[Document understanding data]
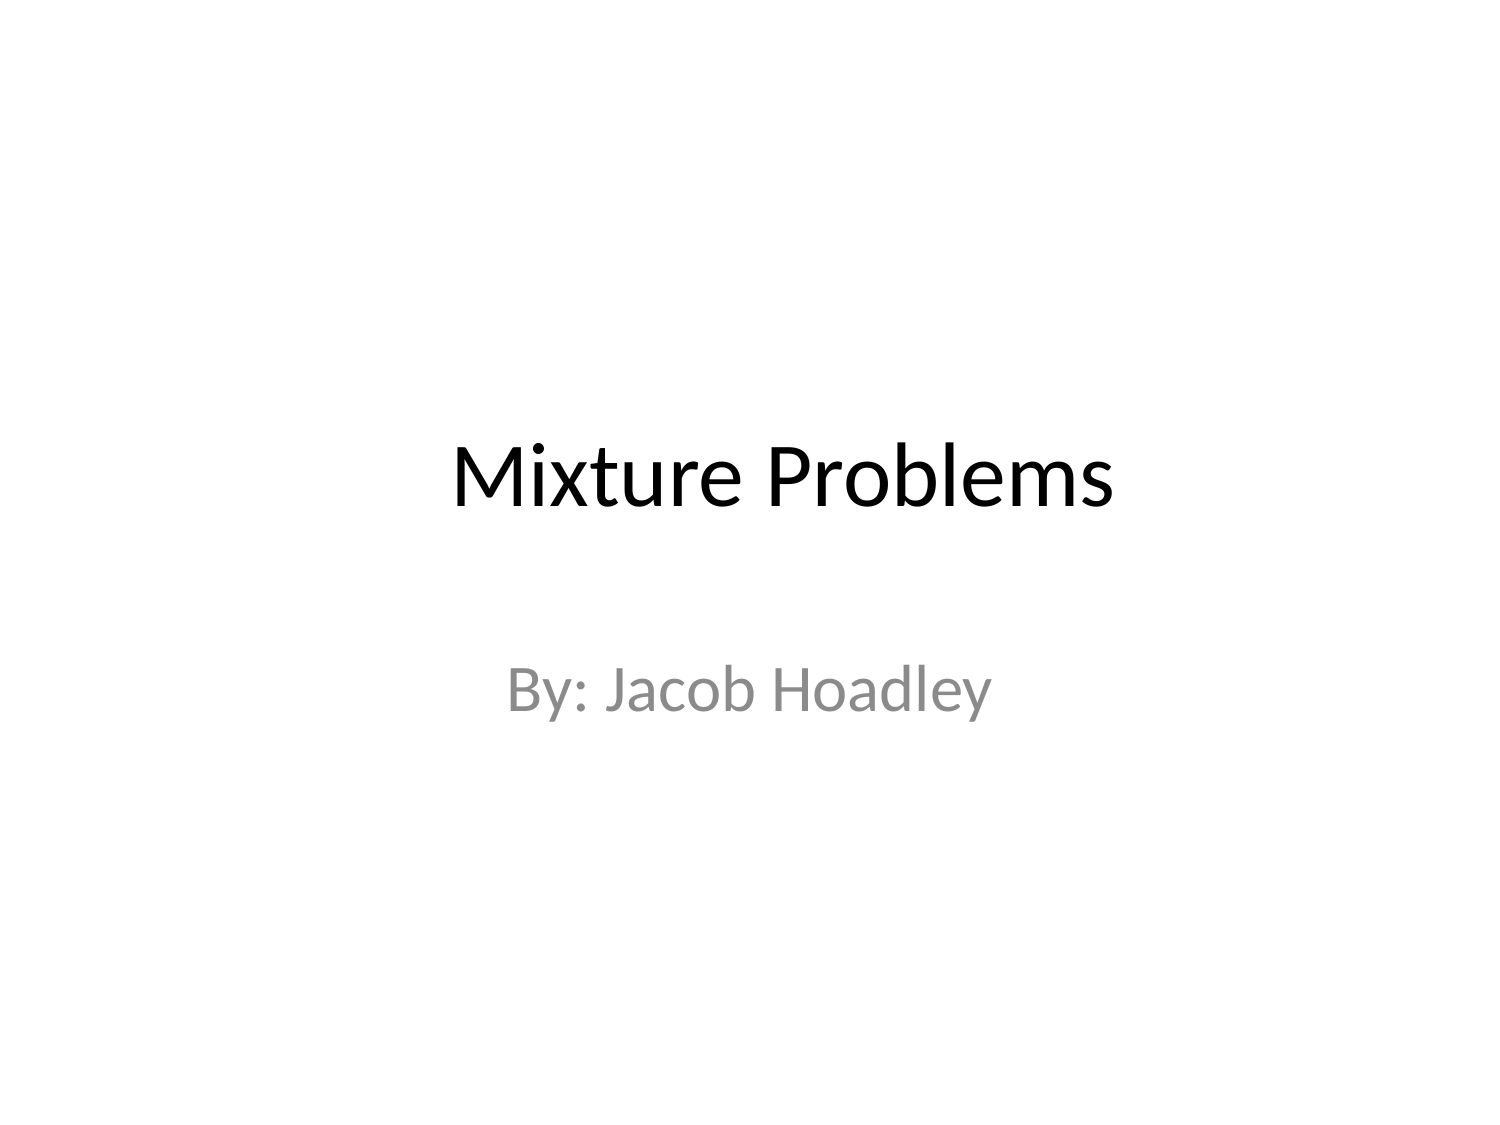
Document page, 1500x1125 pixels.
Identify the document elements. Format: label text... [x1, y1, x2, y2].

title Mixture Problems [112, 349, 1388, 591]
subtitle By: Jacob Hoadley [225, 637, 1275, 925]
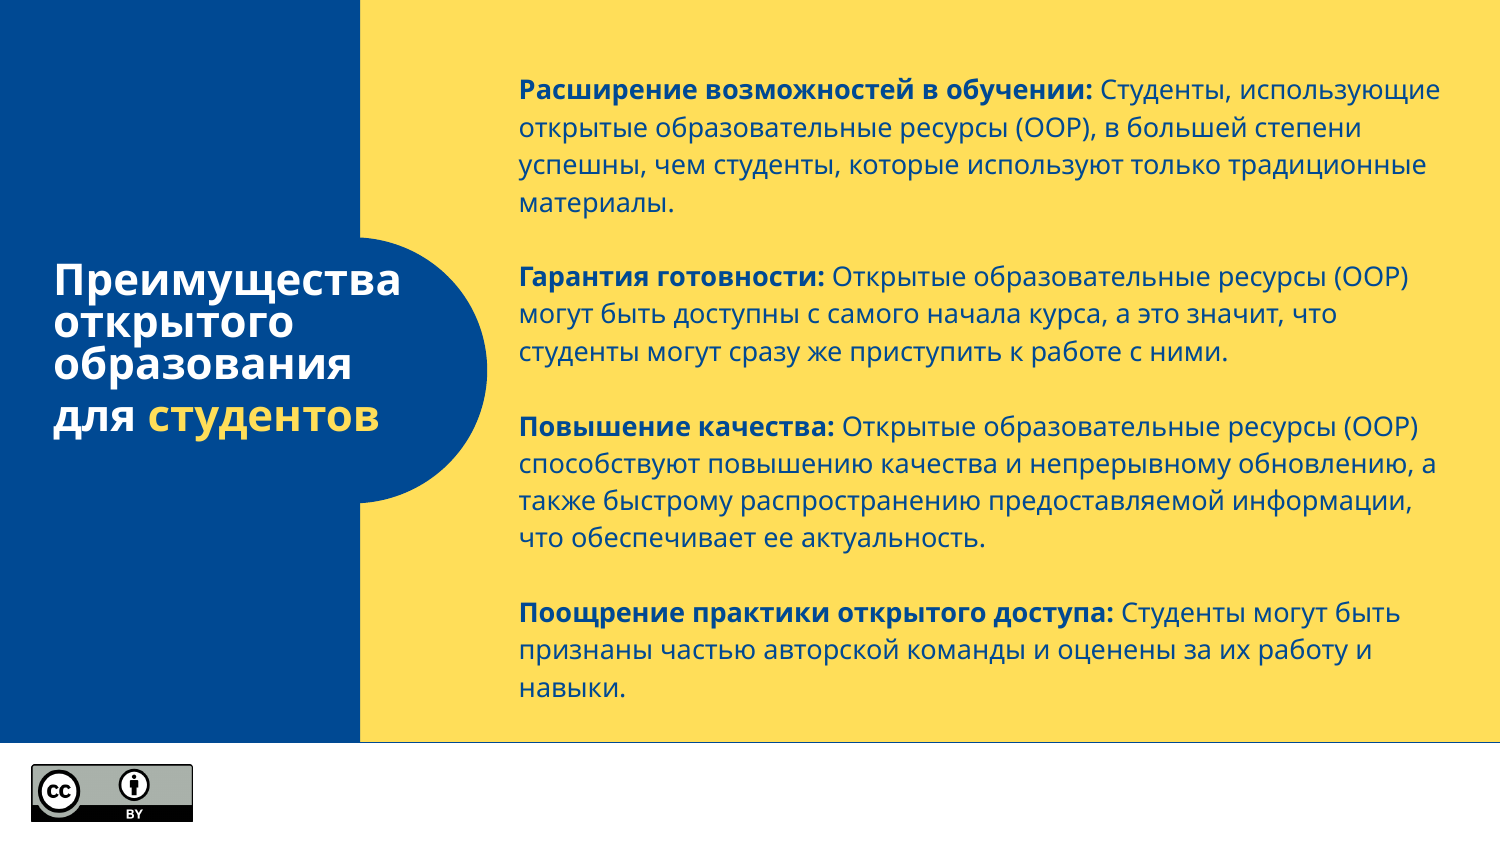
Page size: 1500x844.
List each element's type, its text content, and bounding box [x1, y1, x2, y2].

---

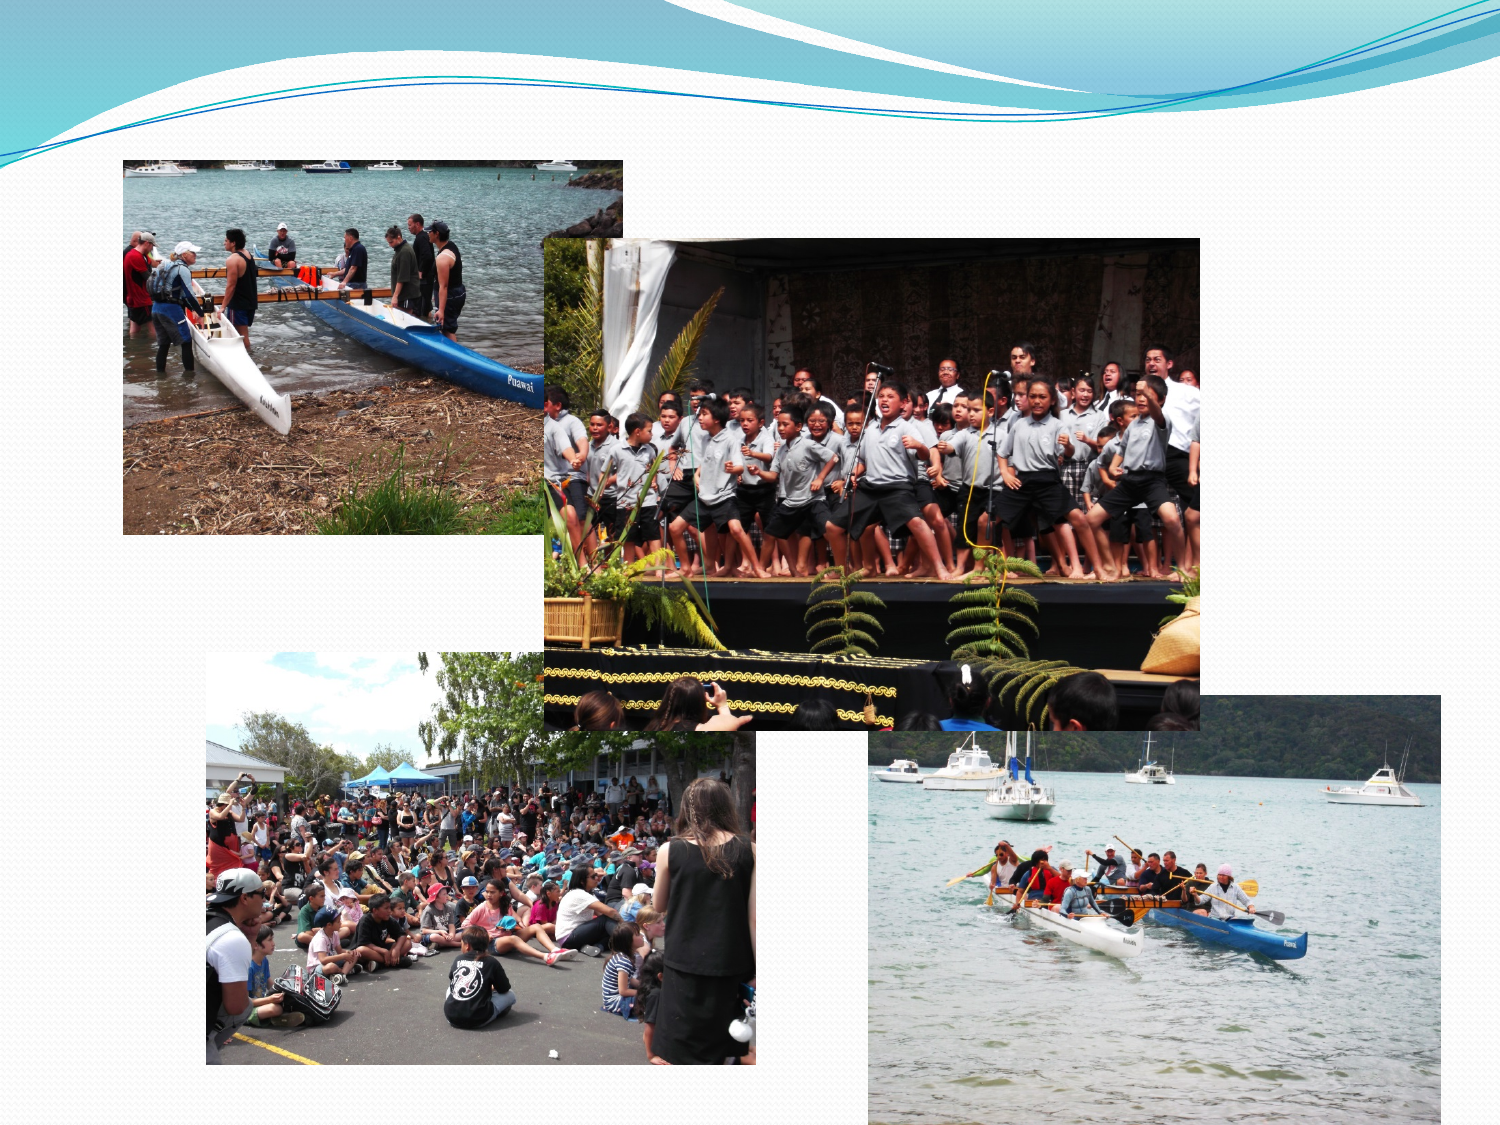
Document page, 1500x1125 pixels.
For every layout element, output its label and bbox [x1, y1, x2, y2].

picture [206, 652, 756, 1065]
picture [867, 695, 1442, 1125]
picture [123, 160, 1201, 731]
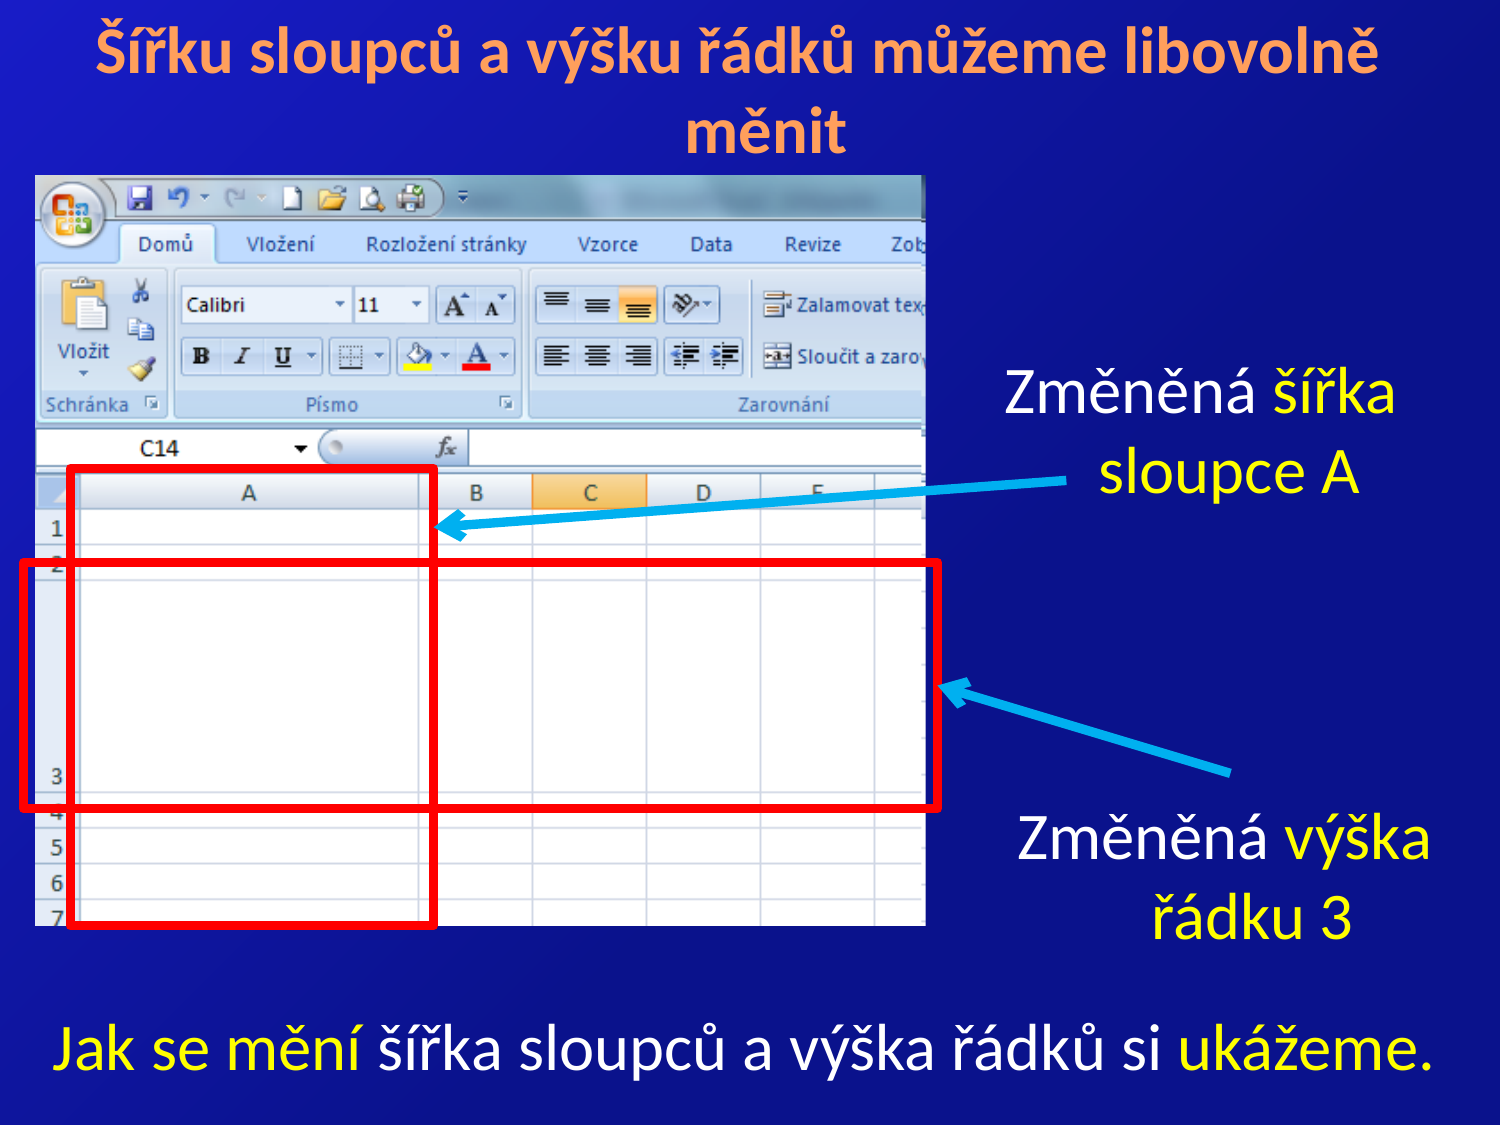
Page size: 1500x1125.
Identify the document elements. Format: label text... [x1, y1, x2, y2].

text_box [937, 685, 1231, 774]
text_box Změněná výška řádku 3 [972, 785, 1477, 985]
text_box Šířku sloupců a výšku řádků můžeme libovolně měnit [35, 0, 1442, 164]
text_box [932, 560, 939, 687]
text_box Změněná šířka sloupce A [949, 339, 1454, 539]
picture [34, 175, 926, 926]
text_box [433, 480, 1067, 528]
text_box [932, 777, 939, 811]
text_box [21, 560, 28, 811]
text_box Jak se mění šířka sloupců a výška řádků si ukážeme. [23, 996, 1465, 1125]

- What is being asked: From the entries above, select each line containing the string "size".

- Result:
Page size: 1500x844.
Page size: 1500x1125.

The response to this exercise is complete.